## Your task:
Give back the full listing that follows exactly as it reads.

## Information supplied:
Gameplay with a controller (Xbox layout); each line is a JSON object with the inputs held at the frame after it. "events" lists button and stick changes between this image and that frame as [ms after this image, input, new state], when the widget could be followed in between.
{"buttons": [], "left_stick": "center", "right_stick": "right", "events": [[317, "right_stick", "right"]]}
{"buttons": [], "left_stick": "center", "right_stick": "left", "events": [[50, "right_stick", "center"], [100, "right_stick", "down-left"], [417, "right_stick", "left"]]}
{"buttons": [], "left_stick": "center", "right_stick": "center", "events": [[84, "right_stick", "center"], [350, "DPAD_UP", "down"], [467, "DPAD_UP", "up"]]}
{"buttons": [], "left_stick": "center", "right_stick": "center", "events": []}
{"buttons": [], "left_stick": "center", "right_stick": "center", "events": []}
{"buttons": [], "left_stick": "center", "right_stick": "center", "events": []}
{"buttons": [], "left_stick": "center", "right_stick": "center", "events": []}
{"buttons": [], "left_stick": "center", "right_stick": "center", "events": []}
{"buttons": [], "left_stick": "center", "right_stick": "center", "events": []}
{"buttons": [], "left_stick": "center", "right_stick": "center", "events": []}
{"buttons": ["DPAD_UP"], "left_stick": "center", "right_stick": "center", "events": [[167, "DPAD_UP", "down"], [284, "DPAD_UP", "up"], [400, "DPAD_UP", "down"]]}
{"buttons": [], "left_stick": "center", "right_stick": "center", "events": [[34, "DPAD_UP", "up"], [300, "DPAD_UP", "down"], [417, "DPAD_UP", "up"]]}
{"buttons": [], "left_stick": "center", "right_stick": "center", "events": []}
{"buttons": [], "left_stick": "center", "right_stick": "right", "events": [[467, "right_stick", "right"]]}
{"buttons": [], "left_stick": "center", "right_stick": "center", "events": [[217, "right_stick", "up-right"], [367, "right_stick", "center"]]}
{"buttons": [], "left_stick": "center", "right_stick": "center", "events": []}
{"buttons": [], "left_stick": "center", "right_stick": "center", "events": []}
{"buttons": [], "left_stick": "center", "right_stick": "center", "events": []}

## Task answer:
Gameplay with a controller (Xbox layout); each line is a JSON object with the inputs held at the frame after it. "events" lists button and stick changes between this image and that frame as [ms after this image, input, new state], when the widget could be followed in between.
{"buttons": [], "left_stick": "center", "right_stick": "right", "events": [[317, "right_stick", "right"]]}
{"buttons": [], "left_stick": "center", "right_stick": "left", "events": [[50, "right_stick", "center"], [100, "right_stick", "down-left"], [417, "right_stick", "left"]]}
{"buttons": [], "left_stick": "center", "right_stick": "center", "events": [[84, "right_stick", "center"], [350, "DPAD_UP", "down"], [467, "DPAD_UP", "up"]]}
{"buttons": [], "left_stick": "center", "right_stick": "center", "events": []}
{"buttons": [], "left_stick": "center", "right_stick": "center", "events": []}
{"buttons": [], "left_stick": "center", "right_stick": "center", "events": []}
{"buttons": [], "left_stick": "center", "right_stick": "center", "events": []}
{"buttons": [], "left_stick": "center", "right_stick": "center", "events": []}
{"buttons": [], "left_stick": "center", "right_stick": "center", "events": []}
{"buttons": [], "left_stick": "center", "right_stick": "center", "events": []}
{"buttons": ["DPAD_UP"], "left_stick": "center", "right_stick": "center", "events": [[167, "DPAD_UP", "down"], [284, "DPAD_UP", "up"], [400, "DPAD_UP", "down"]]}
{"buttons": [], "left_stick": "center", "right_stick": "center", "events": [[34, "DPAD_UP", "up"], [300, "DPAD_UP", "down"], [417, "DPAD_UP", "up"]]}
{"buttons": [], "left_stick": "center", "right_stick": "center", "events": []}
{"buttons": [], "left_stick": "center", "right_stick": "right", "events": [[467, "right_stick", "right"]]}
{"buttons": [], "left_stick": "center", "right_stick": "center", "events": [[217, "right_stick", "up-right"], [367, "right_stick", "center"]]}
{"buttons": [], "left_stick": "center", "right_stick": "center", "events": []}
{"buttons": [], "left_stick": "center", "right_stick": "center", "events": []}
{"buttons": [], "left_stick": "center", "right_stick": "center", "events": []}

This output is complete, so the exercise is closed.